• **Assigned task**
Give the records again exactly, but drop the pictures.

• **The data**
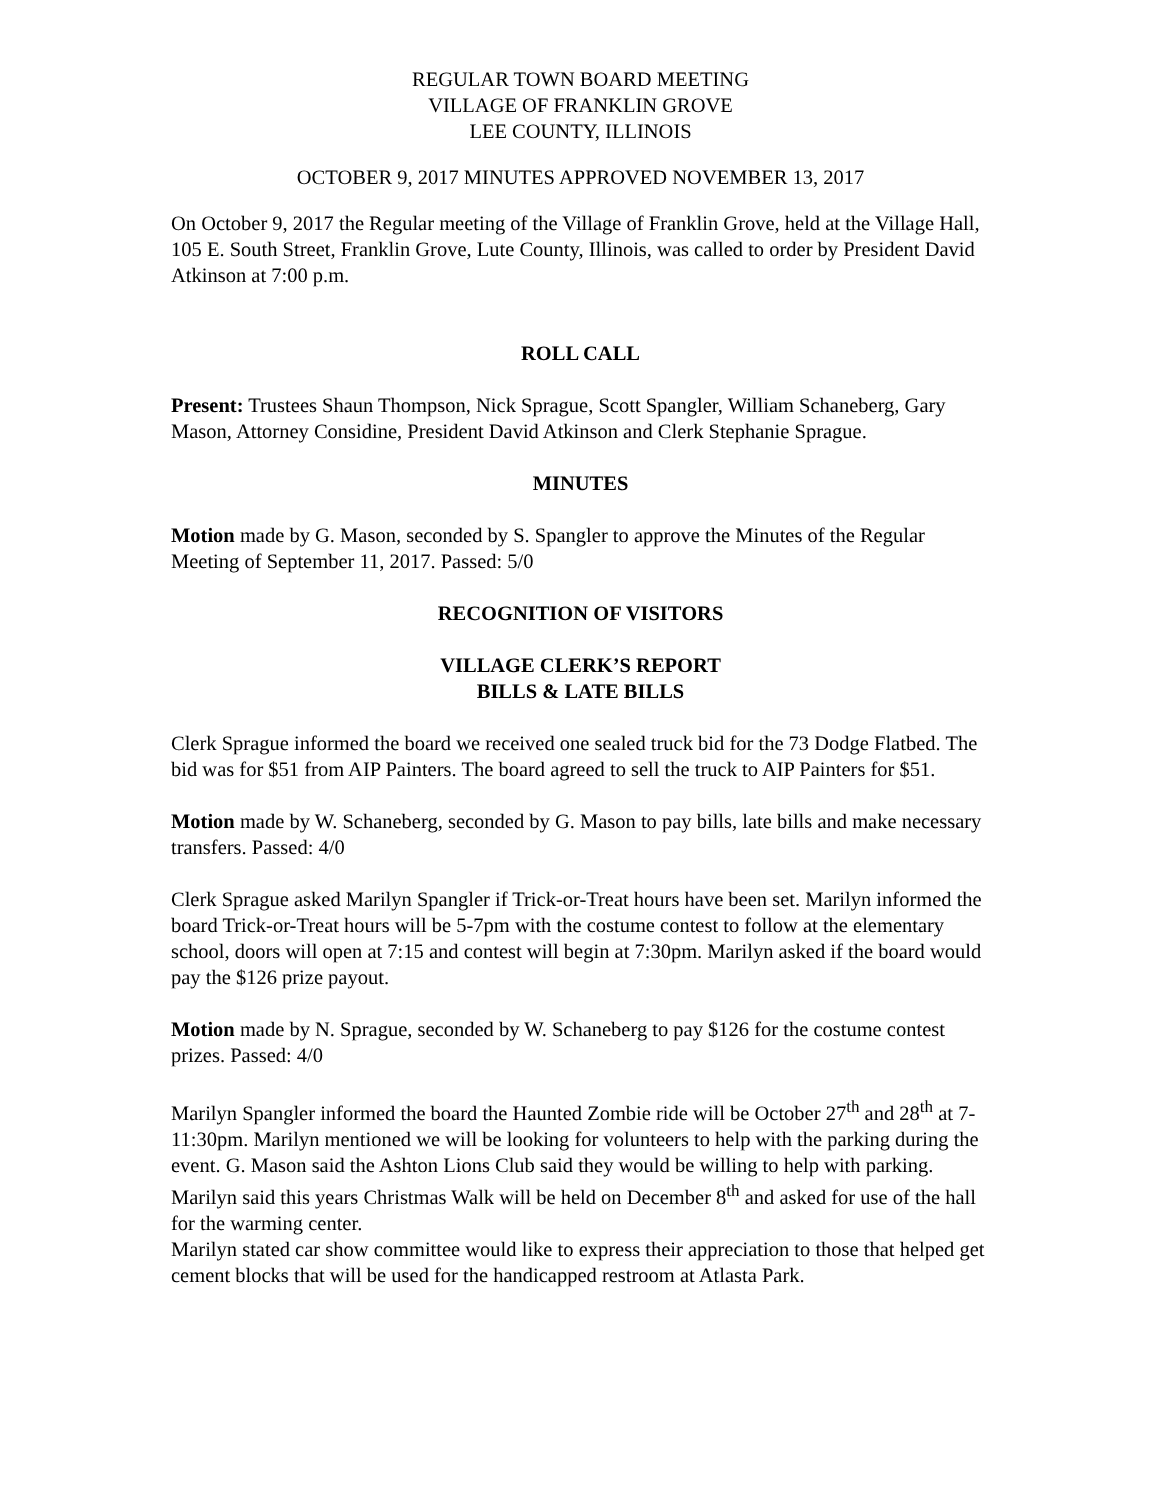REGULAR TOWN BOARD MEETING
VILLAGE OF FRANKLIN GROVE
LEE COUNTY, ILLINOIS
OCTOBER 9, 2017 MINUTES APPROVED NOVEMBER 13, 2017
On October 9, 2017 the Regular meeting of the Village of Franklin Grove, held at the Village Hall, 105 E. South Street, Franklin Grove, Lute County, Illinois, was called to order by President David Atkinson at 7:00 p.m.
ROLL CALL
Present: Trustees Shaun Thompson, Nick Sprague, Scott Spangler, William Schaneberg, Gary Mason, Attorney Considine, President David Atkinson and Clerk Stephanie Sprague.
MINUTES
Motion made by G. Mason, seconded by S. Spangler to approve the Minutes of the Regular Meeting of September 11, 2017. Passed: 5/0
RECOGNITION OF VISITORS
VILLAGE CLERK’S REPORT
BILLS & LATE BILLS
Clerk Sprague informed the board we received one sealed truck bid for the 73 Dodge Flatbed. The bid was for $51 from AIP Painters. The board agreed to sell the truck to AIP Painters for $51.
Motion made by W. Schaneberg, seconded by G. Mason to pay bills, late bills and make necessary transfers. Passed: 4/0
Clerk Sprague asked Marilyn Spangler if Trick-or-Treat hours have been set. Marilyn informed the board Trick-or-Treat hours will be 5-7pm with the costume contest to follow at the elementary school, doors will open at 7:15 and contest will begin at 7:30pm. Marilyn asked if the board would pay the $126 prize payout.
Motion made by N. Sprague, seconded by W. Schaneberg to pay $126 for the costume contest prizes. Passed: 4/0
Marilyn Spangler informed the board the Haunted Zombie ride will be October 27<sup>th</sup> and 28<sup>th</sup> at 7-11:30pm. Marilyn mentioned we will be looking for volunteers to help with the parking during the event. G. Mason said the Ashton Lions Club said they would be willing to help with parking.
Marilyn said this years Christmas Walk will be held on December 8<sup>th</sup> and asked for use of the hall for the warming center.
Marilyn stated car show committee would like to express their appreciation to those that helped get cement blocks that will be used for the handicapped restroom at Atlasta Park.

• **Task response**
REGULAR TOWN BOARD MEETING
VILLAGE OF FRANKLIN GROVE
LEE COUNTY, ILLINOIS
OCTOBER 9, 2017 MINUTES APPROVED NOVEMBER 13, 2017
On October 9, 2017 the Regular meeting of the Village of Franklin Grove, held at the Village Hall, 105 E. South Street, Franklin Grove, Lute County, Illinois, was called to order by President David Atkinson at 7:00 p.m.
ROLL CALL
Present: Trustees Shaun Thompson, Nick Sprague, Scott Spangler, William Schaneberg, Gary Mason, Attorney Considine, President David Atkinson and Clerk Stephanie Sprague.
MINUTES
Motion made by G. Mason, seconded by S. Spangler to approve the Minutes of the Regular Meeting of September 11, 2017. Passed: 5/0
RECOGNITION OF VISITORS
VILLAGE CLERK’S REPORT
BILLS & LATE BILLS
Clerk Sprague informed the board we received one sealed truck bid for the 73 Dodge Flatbed. The bid was for $51 from AIP Painters. The board agreed to sell the truck to AIP Painters for $51.
Motion made by W. Schaneberg, seconded by G. Mason to pay bills, late bills and make necessary transfers. Passed: 4/0
Clerk Sprague asked Marilyn Spangler if Trick-or-Treat hours have been set. Marilyn informed the board Trick-or-Treat hours will be 5-7pm with the costume contest to follow at the elementary school, doors will open at 7:15 and contest will begin at 7:30pm. Marilyn asked if the board would pay the $126 prize payout.
Motion made by N. Sprague, seconded by W. Schaneberg to pay $126 for the costume contest prizes. Passed: 4/0
Marilyn Spangler informed the board the Haunted Zombie ride will be October 27<sup>th</sup> and 28<sup>th</sup> at 7-11:30pm. Marilyn mentioned we will be looking for volunteers to help with the parking during the event. G. Mason said the Ashton Lions Club said they would be willing to help with parking.
Marilyn said this years Christmas Walk will be held on December 8<sup>th</sup> and asked for use of the hall for the warming center.
Marilyn stated car show committee would like to express their appreciation to those that helped get cement blocks that will be used for the handicapped restroom at Atlasta Park.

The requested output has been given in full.